**** TEXTE SOURCE ****
Entretien avec Patrice Brun de l’Université de Paris I Sorbonne-Panthéon en complément de « L’éprouvante vie d’épouse de la fille d’Egdved »
Patrice Brun est professeur d'archéologie à l'Université Paris I Sorbonne-Panthéon. En complément du billet "L'éprouvante vie d'épouse de la fille d'Egtved", il répond à quelques questions sur l'évolution des sociétés européennes pendant l'Âge du bronze et sur les conséquences de cette évolution pour les femmes de l'élite.
François Savatier: Patrice Brun, vous avez réfléchi à l'émergence des réseaux d'échange à grande distance et à leur rôle dans la stratification hiérarchique des sociétés anciennes. Pourquoi?
**** ENTRÉES DE L'EXERCICE ****
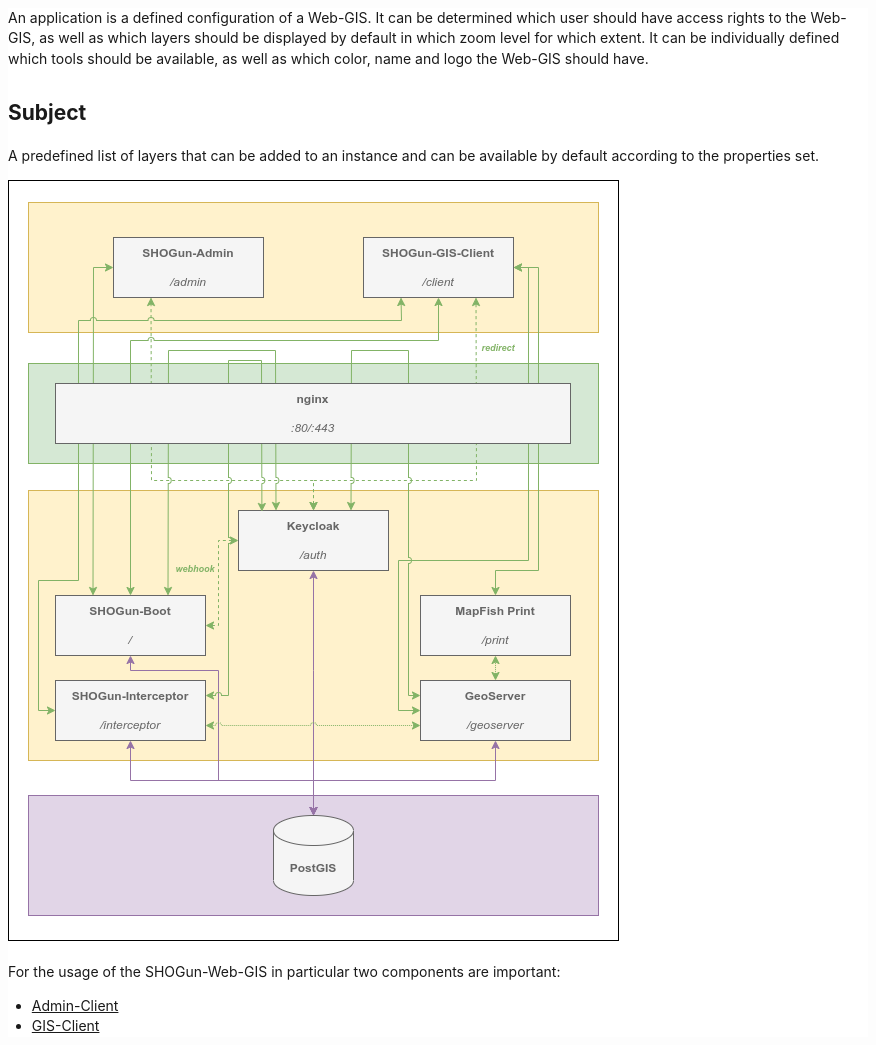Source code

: An application is a defined configuration of a Web-GIS. It can be determined which user should have access rights to the Web-GIS, as well as which layers should be displayed by default in which zoom level for which extent. It can be individually defined which tools should be available, as well as which color, name and logo the Web-GIS should have.

## Subject

A predefined list of layers that can be added to an instance and can be available by default according to the properties set.

![components](../../static/img/components.png)

For the usage of the SHOGun-Web-GIS in particular two components are important:
- [Admin-Client](../2_admin-client/index.md)
- [GIS-Client](../3_gis-client/index.md)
****
TRAVAIL À RÉALISER.
1) Résumez le texte source en deux phrases.
2) Reproduisez à l'identique le texte de toutes les entrées, sans y inclure les images.
Le texte source et les entrées n'ont aucun lien entre eux.

RÉPONSES POINT PAR POINT.
1) En complément du billet « L'éprouvante vie d'épouse de la fille d'Egtved », Patrice Brun, professeur d'archéologie à l'Université Paris I Sorbonne-Panthéon, répond à quelques questions sur l'évolution des sociétés européennes pendant l'Âge du bronze et sur ses conséquences pour les femmes de l'élite. François Savatier lui demande pourquoi il a réfléchi à l'émergence des réseaux d'échange à grande distance et à leur rôle dans la stratification hiérarchique des sociétés anciennes.

2)
Source code

: An application is a defined configuration of a Web-GIS. It can be determined which user should have access rights to the Web-GIS, as well as which layers should be displayed by default in which zoom level for which extent. It can be individually defined which tools should be available, as well as which color, name and logo the Web-GIS should have.

## Subject

A predefined list of layers that can be added to an instance and can be available by default according to the properties set.

![components](../../static/img/components.png)

For the usage of the SHOGun-Web-GIS in particular two components are important:
- [Admin-Client](../2_admin-client/index.md)
- [GIS-Client](../3_gis-client/index.md)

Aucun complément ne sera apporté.